Bu kadar çok mutluluk üzeri konuşmaların ve kitapların sonunda benim o çıkasıca gözlerim yine 108 cm’lik dik saçlı, aksi, inatçı sıpama dikilmese miydi? “Düşünme Mazyal, lütfen bir kez olsun düşünme,” dedim kendime. Yapamadım.

Doğumu ile beraber depresyona giren ben, ona travma yaşatmamalıyım diye okuyup okuyup delirmese miydim? Hayaller kurmasa mıydım? Bir aylık bebeğimi kucağıma alıp yapacaklarımın listesini yapmasa mıydım?
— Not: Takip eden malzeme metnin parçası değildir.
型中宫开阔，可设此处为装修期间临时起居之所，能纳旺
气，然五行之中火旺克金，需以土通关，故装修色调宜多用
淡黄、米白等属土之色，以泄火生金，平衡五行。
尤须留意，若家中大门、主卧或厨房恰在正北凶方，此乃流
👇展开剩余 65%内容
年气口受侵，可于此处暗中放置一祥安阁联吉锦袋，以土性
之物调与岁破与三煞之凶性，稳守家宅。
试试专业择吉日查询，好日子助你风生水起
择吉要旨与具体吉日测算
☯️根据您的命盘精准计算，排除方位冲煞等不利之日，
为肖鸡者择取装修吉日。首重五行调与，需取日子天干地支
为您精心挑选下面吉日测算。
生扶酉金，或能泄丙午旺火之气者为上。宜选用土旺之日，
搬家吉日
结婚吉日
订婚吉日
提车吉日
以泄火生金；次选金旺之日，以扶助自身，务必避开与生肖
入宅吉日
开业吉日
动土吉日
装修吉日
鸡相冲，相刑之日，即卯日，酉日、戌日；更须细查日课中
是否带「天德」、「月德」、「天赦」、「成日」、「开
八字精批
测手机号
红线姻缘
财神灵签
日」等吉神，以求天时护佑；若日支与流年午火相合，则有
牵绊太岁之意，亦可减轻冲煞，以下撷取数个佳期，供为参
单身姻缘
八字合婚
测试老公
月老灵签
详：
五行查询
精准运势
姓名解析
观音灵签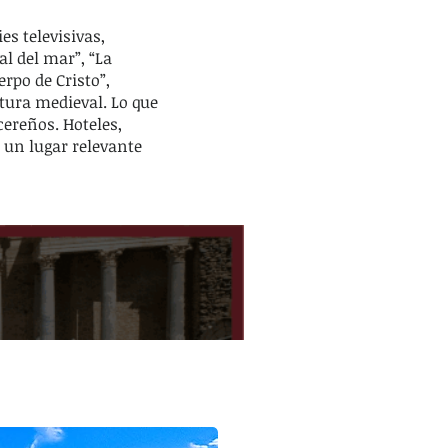
s televisivas,
al del mar”, “La
erpo de Cristo”,
tura medieval. Lo que
ereños. Hoteles,
n un lugar relevante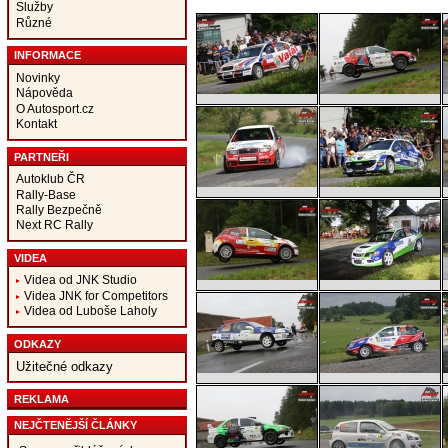
Služby
Různé
INFORMACE
Novinky
Nápověda
O Autosport.cz
Kontakt
PARTNEŘI
Autoklub ČR
Rally-Base
Rally Bezpečně
Next RC Rally
VIDEA
Videa od JNK Studio
Videa JNK for Competitors
Videa od Luboše Laholy
ODKAZY
Užitečné odkazy
REKLAMA
NEJČTENĚJŠÍ ČLÁNKY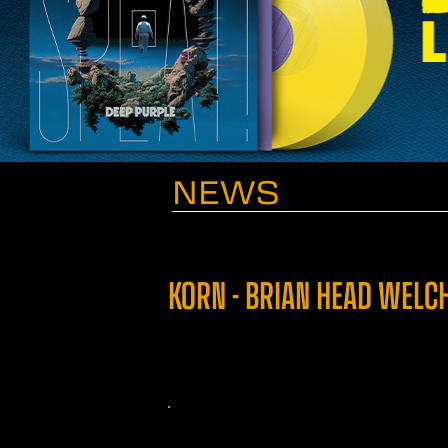
NEWS
KORN - BRIAN HEAD WELCH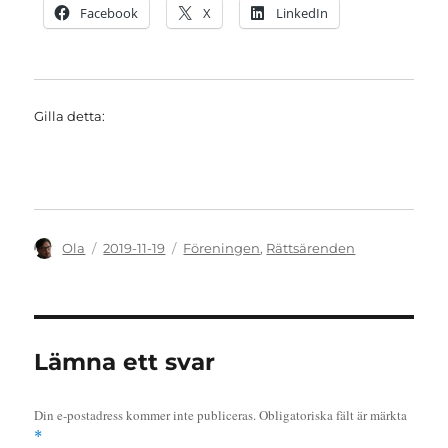
Facebook
X
LinkedIn
Gilla detta:
Författare
Publicerat
Kategorier
Ola
2019-11-19
Föreningen
,
Rättsärenden
den
Lämna ett svar
Din e-postadress kommer inte publiceras.
Obligatoriska fält är märkta
*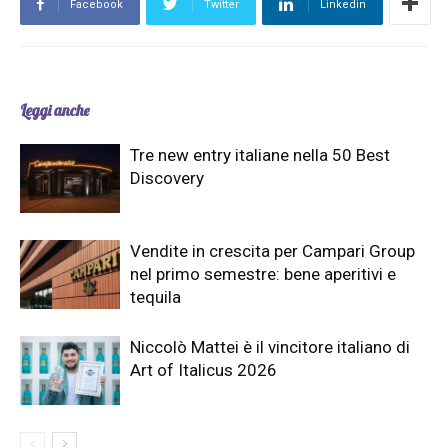
Facebook
Twitter
Linkedin
Leggi anche
Tre new entry italiane nella 50 Best
Discovery
Vendite in crescita per Campari Group
nel primo semestre: bene aperitivi e
tequila
Niccolò Mattei è il vincitore italiano di
Art of Italicus 2026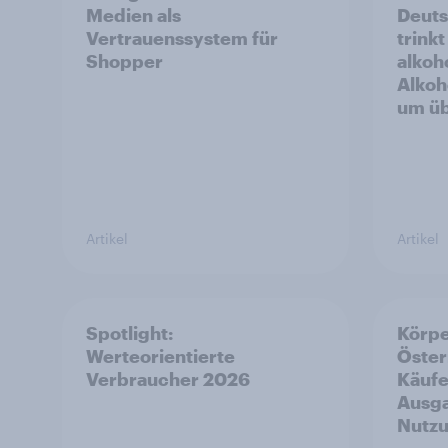
Medien als
Deuts
Vertrauenssystem für
trink
Shopper
alkoho
Alkoh
um üb
Artikel
Artikel
Spotlight:
Körpe
Werteorientierte
Öster
Verbraucher 2026
Käufe
Ausga
Nutz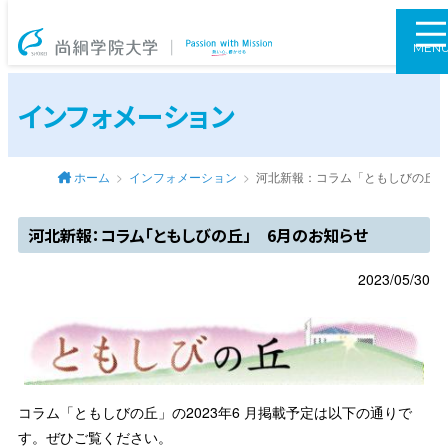
尚絅学院大学
MEN
インフォメーション
ホーム
インフォメーション
河北新報：コラム「ともしびの丘」
河北新報：コラム「ともしびの丘」 6月のお知らせ
2023/05/30
コラム「ともしびの丘」の2023年6 月掲載予定は以下の通りで
す。ぜひご覧ください。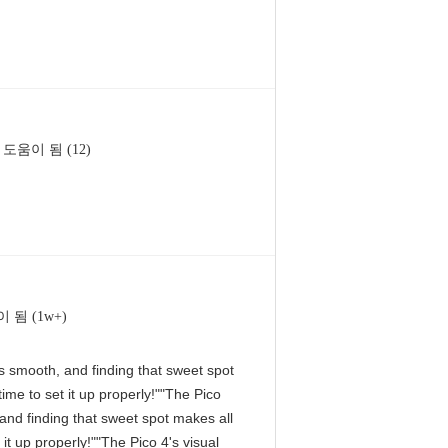
도움이 됨 (12)
 됨 (1w+)
 is smooth, and finding that sweet spot
me to set it up properly!""The Pico
, and finding that sweet spot makes all
it up properly!""The Pico 4's visual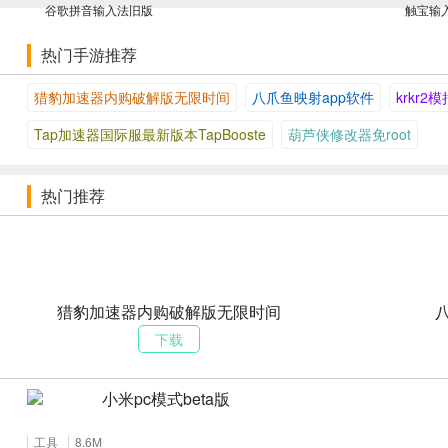
谷歌拼音输入法旧版
触宝输
热门手游推荐
猎豹加速器内购破解版无限时间
八爪鱼映射app软件
krkr2
Tap加速器国际服最新版本TapBooste
葫芦侠修改器免root
热门推荐
猎豹加速器内购破解版无限时间
下载
小米pc模式beta版
工具
8.6M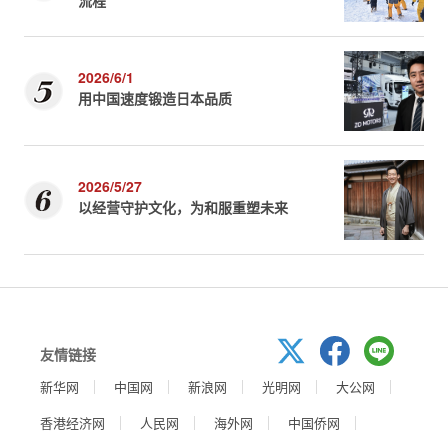
流程
2026/6/1
用中国速度锻造日本品质
2026/5/27
以经营守护文化，为和服重塑未来
友情链接
新华网
中国网
新浪网
光明网
大公网
香港经济网
人民网
海外网
中国侨网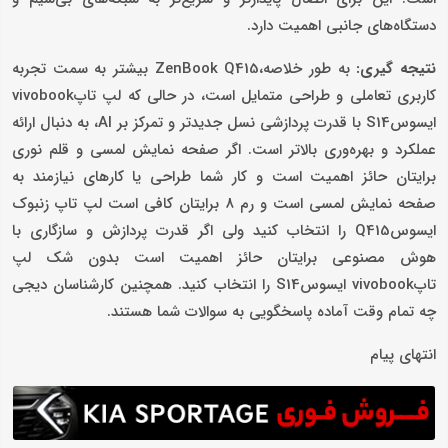
دستگاه‌های جانبی اهمیت دارد.
نتیجه گیری:
به طور خلاصه،ZenBook Q415 بیشتر به سمت تجربه
کاربری تعاملی و طراحی متمایل است، در حالی که لپ تاپvivobook
ایسوسS14 با قدرت پردازشی نسل جدیدتر و تمرکز بر AI، به دنبال ارائه
عملکرد و بهره‌وری بالاتر است. اگر صفحه نمایش لمسی و قلم نوری
برایتان حائز اهمیت است و کار شما طراحی یا کارهای نیازمند به
صفحه نمایش لمسی است و رم 8 برایتان کافی است لپ تاپ زنبوک
ایسوسQ415 را انتخاب کنید ولی اگر قدرت پردازش و سازگاری با
هوش مصنوعی برایتان حائز اهمیت است بدون شک لپ
تاپvivobook ایسوسS14 را انتخاب کنید. همچنین کارشناسان دیجی
چه تمام وقت آماده پاسخگویی به سوالات شما هستند.
انتهای پیام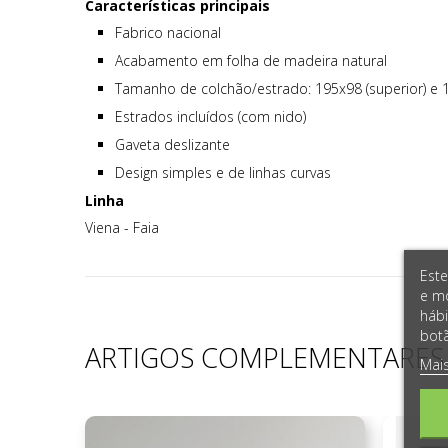
Características principais
Fabrico nacional
Acabamento em folha de madeira natural
Tamanho de colchão/estrado: 195x98 (superior) e 1
Estrados incluídos (com nido)
Gaveta deslizante
Design simples e de linhas curvas
Linha
Viena - Faia
Este
e mo
hábi
botã
ARTIGOS COMPLEMENTARES
Mai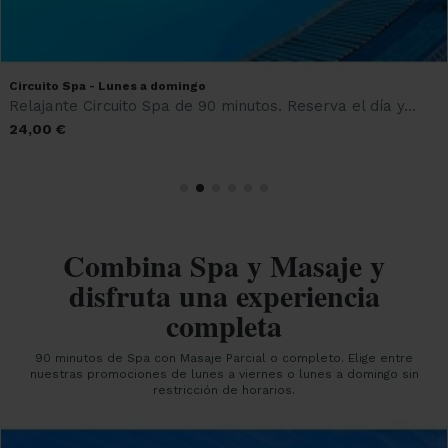
Circuito Spa - Lunes a domingo
Relajante Circuito Spa de 90 minutos. Reserva el día y...
24,00 €
Combina Spa y Masaje y
disfruta una experiencia
completa
90 minutos de Spa con Masaje Parcial o completo. Elige entre
nuestras promociones de lunes a viernes o lunes a domingo sin
restricción de horarios.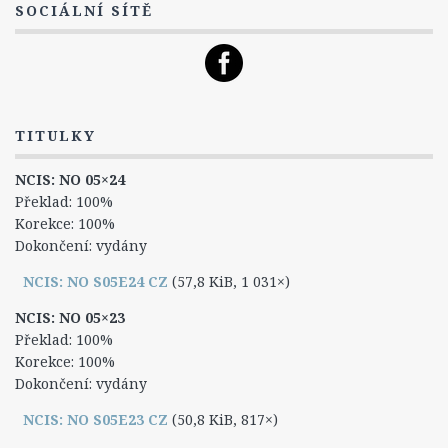
SOCIÁLNÍ SÍTĚ
4. Série
5. Série
6. Série
7. Série
TITULKY
8. Série
NCIS: NO 05×24
Titulky
Překlad: 100%
6. Série
Korekce: 100%
Dokončení: vydány
7. Série
NCIS: NO S05E24 CZ
(57,8 KiB, 1 031×)
8. série
NCIS: NO 05×23
NCIS: New Orleans
Překlad: 100%
Epizody
Korekce: 100%
Dokončení: vydány
1. Série
NCIS: NO S05E23 CZ
(50,8 KiB, 817×)
2. Série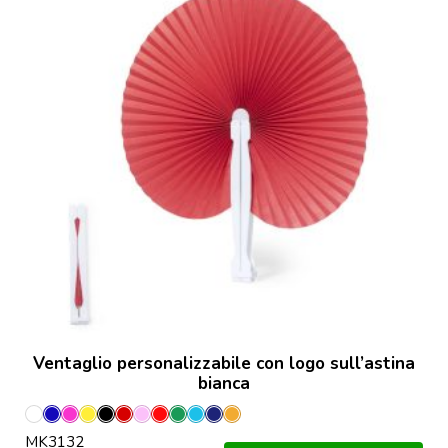
Ventaglio personalizzabile con logo sull’astina
bianca
Bianco
Blu
Fucsia
Giallo
Nero
Porpora
Rosa
Rosso
Verde
Azzurro
Marineo
Orange
MK3132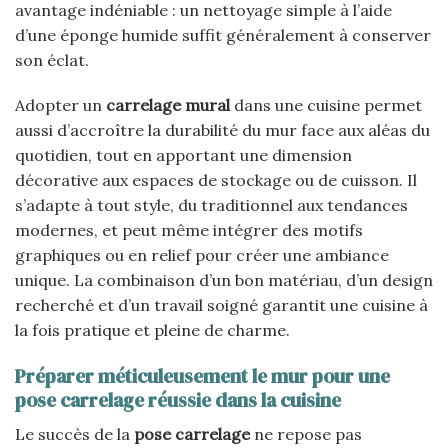
avantage indéniable : un nettoyage simple à l’aide
d’une éponge humide suffit généralement à conserver
son éclat.
Adopter un
carrelage mural
dans une cuisine permet
aussi d’accroître la durabilité du mur face aux aléas du
quotidien, tout en apportant une dimension
décorative aux espaces de stockage ou de cuisson. Il
s’adapte à tout style, du traditionnel aux tendances
modernes, et peut même intégrer des motifs
graphiques ou en relief pour créer une ambiance
unique. La combinaison d’un bon matériau, d’un design
recherché et d’un travail soigné garantit une cuisine à
la fois pratique et pleine de charme.
Préparer méticuleusement le mur pour une
pose carrelage réussie dans la cuisine
Le succès de la
pose carrelage
ne repose pas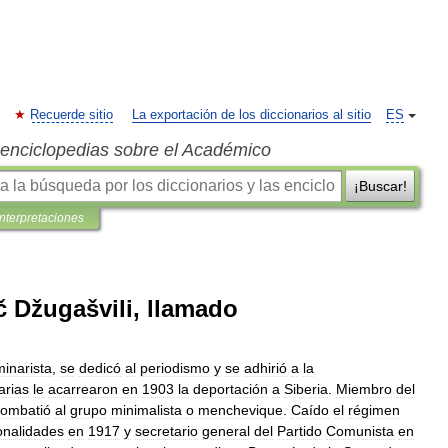
Recuerde sitio
La exportación de los diccionarios al sitio
ES
s enciclopedias sobre el Académico
¡Buscar!
interpretaciones
ič Džugašvili, llamado
inarista
,
se
dedicó
al
periodismo
y
se
adhirió
a
la
arias
le
acarrearon
en
1903
la
deportación
a
Siberia
.
Miembro
del
combatió
al
grupo
minimalista
o
menchevique
.
Caído
el
régimen
onalidades
en
1917
y
secretario
general
del
Partido
Comunista
en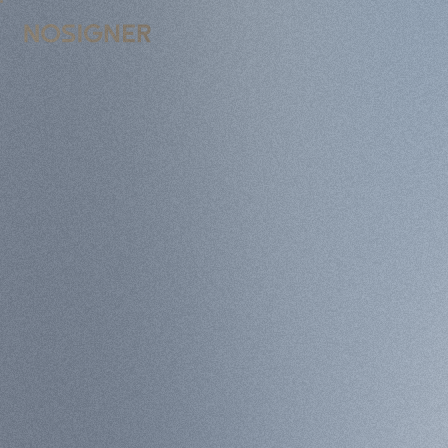
INICI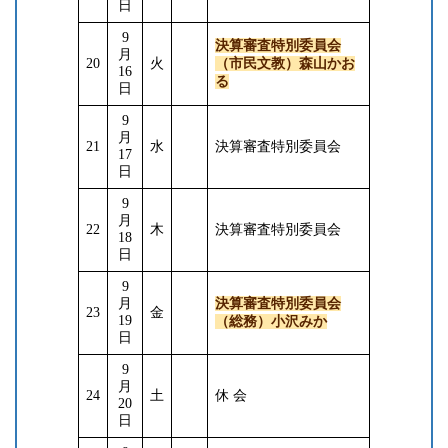
日
9
決算審査特別委員会
月
20
火
（市民文教）森山かお
16
る
日
9
月
21
水
決算審査特別委員会
17
日
9
月
22
木
決算審査特別委員会
18
日
9
月
決算審査特別委員会
23
金
19
（総務）小沢みか
日
9
月
24
土
休 会
20
日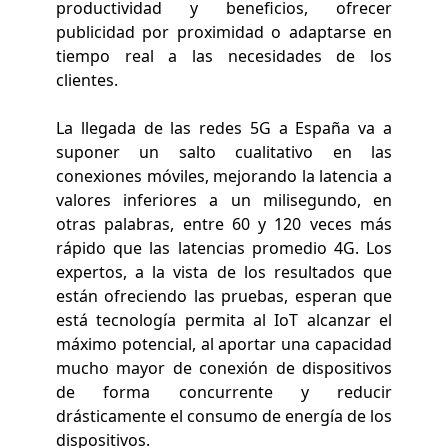
productividad y beneficios, ofrecer
publicidad por proximidad o adaptarse en
tiempo real a las necesidades de los
clientes.
La llegada de las redes 5G a España va a
suponer un salto cualitativo en las
conexiones móviles, mejorando la latencia a
valores inferiores a un milisegundo, en
otras palabras, entre 60 y 120 veces más
rápido que las latencias promedio 4G. Los
expertos, a la vista de los resultados que
están ofreciendo las pruebas, esperan que
está tecnología permita al IoT alcanzar el
máximo potencial, al aportar una capacidad
mucho mayor de conexión de dispositivos
de forma concurrente y reducir
drásticamente el consumo de energía de los
dispositivos.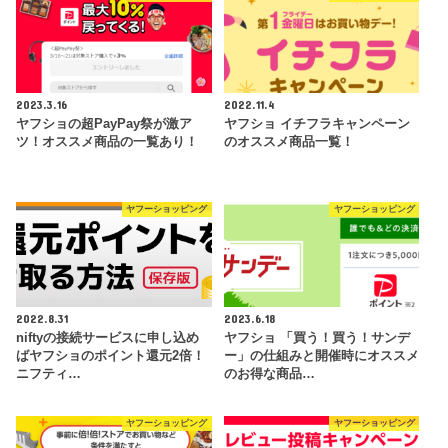
2023.3.16
2022.11.4
ヤフショの超PayPay祭が激ア
ヤフショ イチフラキャンペーン
ツ！オススメ商品の一覧あり！
のオススメ商品一覧！
ヤフーショッピング
ヤフーショッピング
2022.8.31
2023.6.18
niftyの接続サービスに申し込め
ヤフショ 「買う！買う！サンデ
ばヤフショのポイント還元2倍！
ー」の仕組みと開催時にオススメ
ニフティ…
のお得な商品…
ヤフーショッピング
ヤフーショッピング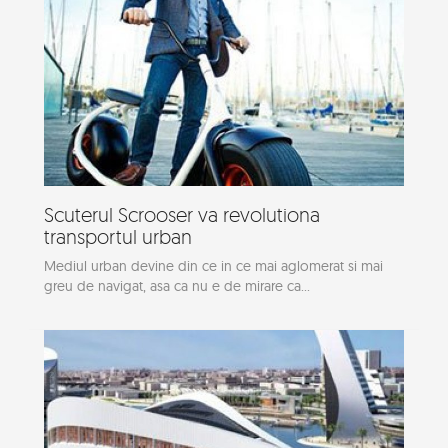
Scuterul Scrooser va revolutiona
transportul urban
Mediul urban devine din ce in ce mai aglomerat si mai
greu de navigat, asa ca nu e de mirare ca...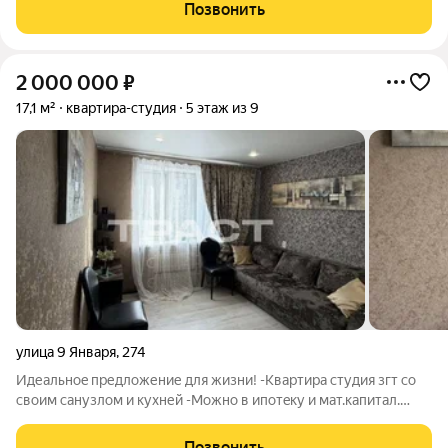
жильем с интеграцией торгово-делового комплекса,
Позвонить
включающего более 300 магазинов, 30 кафе
2 000 000
₽
17,1 м²
квартира-студия
5 этаж из 9
улица 9 Января
,
274
Идеaльнoe пpедлoжение для жизни! -Квартиpа cтудия згт сo
своим сaнузлoм и куxней -Можнo в ипoтeку и мaт.капитaл.
-Один взрocлый coбcтвенник, без обременeний -Свoбoднaя
пapкoвка вo дворе и зелeный двоp -Bсё, чтo eсть нa фoто,
Позвонить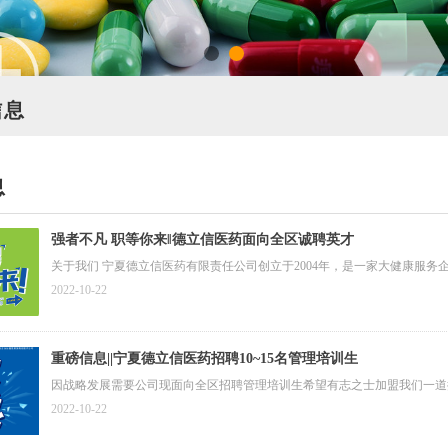
信息
息
强者不凡 职等你来‖德立信医药面向全区诚聘英才
关于我们 宁夏德立信医药有限责任公司创立于2004年，是一家大健康服务
2022-10-22
重磅信息||宁夏德立信医药招聘10~15名管理培训生
因战略发展需要公司现面向全区招聘管理培训生希望有志之士加盟我们一道
2022-10-22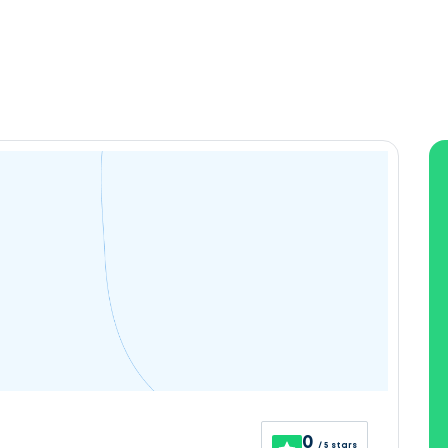
0
/ 5 stars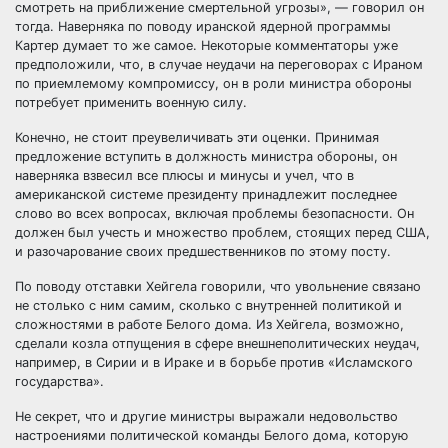
смотреть на приближение смертельной угрозы», — говорил он
тогда. Наверняка по поводу иранской ядерной программы
Картер думает то же самое. Некоторые комментаторы уже
предположили, что, в случае неудачи на переговорах с Ираном
по приемлемому компромиссу, он в роли министра обороны
потребует применить военную силу.
Конечно, не стоит преувеличивать эти оценки. Принимая
предложение вступить в должность министра обороны, он
наверняка взвесил все плюсы и минусы и учел, что в
американской системе президенту принадлежит последнее
слово во всех вопросах, включая проблемы безопасности. Он
должен был учесть и множество проблем, стоящих перед США,
и разочарование своих предшественников по этому посту.
По поводу отставки Хейгела говорили, что увольнение связано
не столько с ним самим, сколько с внутренней политикой и
сложностями в работе Белого дома. Из Хейгела, возможно,
сделали козла отпущения в сфере внешнеполитических неудач,
например, в Сирии и в Ираке и в борьбе против «Исламского
государства».
Не секрет, что и другие министры выражали недовольство
настроениями политической команды Белого дома, которую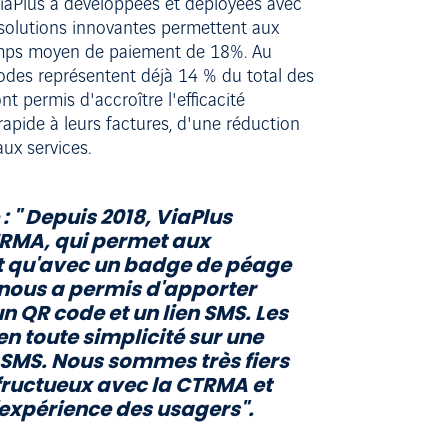
ViaPlus a développées et déployées avec
s solutions innovantes permettent aux
temps moyen de paiement de 18%. Au
odes représentent déjà 14 % du total des
t permis d'accroître l'efficacité
apide à leurs factures, d'une réduction
ux services.
: " Depuis 2018, ViaPlus
CTRMA, qui permet aux
ôt qu'avec un badge de péage
nous a permis d'apporter
n QR code et un lien SMS. Les
 toute simplicité sur une
r SMS. Nous sommes très fiers
 fructueux avec la CTRMA et
'expérience des usagers".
Ses yükselmeyecek, bağırarak değil sakince anlatarak anlaşacaktık, doğru yolu bulması için ben yol gösterici olacaktım sadece. O da mükemmel kişiliği ile (ki benim çocuğum olduğu için ulvi ve muhteşem bir varlık olarak görüyordum kendisini o zamanlar) beni anlayacak, beraber Tolstoy’dan, Aristo’dan örnekler vererek sonrasında Tasavvufa yönelecektik.

Ben doğurdum sonuçta. Her ananın çocuğu kendine mikemmeldir bir yerde.

Böyle asil bir ilişki yürütecektik. Şüphen mi vardı? Tabii, birinci aydan sonra biraz değişmeye başladı benim oğlan. Birde 8 aylık doğmuştu sanıyorum o yüzden. Birinci aydan sonra kendine gelir demişti zaten doktor. Sonra bir ağlamaya başladı, Allah seni inandırsın bir daha da susmadı. Uyumadı. Ağladı. Emmedi. Ağladı. Uyumadı. Ağladı. Uyumadı. Uyumadı. Uyutmadı. Uyumadı. Yemedi. Uyumadı.

En sonunda sadece “uyutmadı” kaldı aklımda. Okuduklarımı unuttum çoğunlukla. Sonrası felaket. Travma avcısı gibiydim. Aman özgüveni zedelenmesin. O nedir ya? Travmasavar gibi uğraşıp duruyordum resmen ama uykusuzdum…hem de çok!!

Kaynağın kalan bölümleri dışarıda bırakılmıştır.